= Judge of Alderney =

The Judge of Alderney is the senior judicial officer in Alderney, ranking above the six Jurats. The holder was until 1949 entitled to a seat in the States of Alderney, and between 1825 and 1949 was Leader of Alderney.

== History ==
The Judge of Alderney is a legally qualified person appointed by the Crown to be chief judge of Alderney, sitting with the Jurats (lay judges) in cases heard there. The position is equivalent to that of a judge of the King’s Bench Division of the High Court of Justice of England and Wales. Appeals from decisions of the court may be made to the Judicial Committee of the Privy Council.

In 1825, the hereditary Governor of Alderney, John Le Mesurier III, returned his family's fiefdom over Alderney to the Crown in exchange for an annual pension. That office of governor being thus in effect abolished, the Judge of Alderney, as highest Crown appointment there, assumed the role of leader.

During the Second World War, the Channel Islands were occupied by Nazi Germany, and the Judge, who had gone to England, was effectively replaced as leader of Alderney by Island Commandant Inselkommandant Alderney and a designated Sonderführer von Alderney.

After the war, less than 50% of Alderney's population returned, which led to the United Kingdom government proposing that Alderney become part of the Bailiwick of Guernsey.
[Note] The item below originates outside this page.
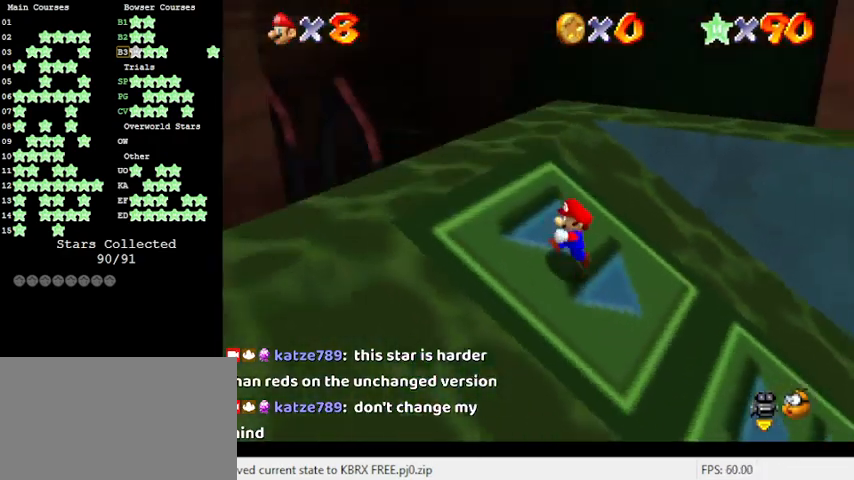
{"keys": ["left"], "events": [[133, "left", "up"], [366, "left", "down"]]}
In 1948, the States of Alderney and the States of Guernsey passed laws under which Alderney gave up sovereignty to Guernsey. It was also provided that the Judge of Alderney be replaced as Leader of Alderney by the democratically elected President of the States of Alderney, the role of Representative of the Crown being fulfilled by the Lieutenant-Governor of Guernsey. Further, the Judge's right to sit in the States of Alderney was removed, judiciary and legislature now being more separated.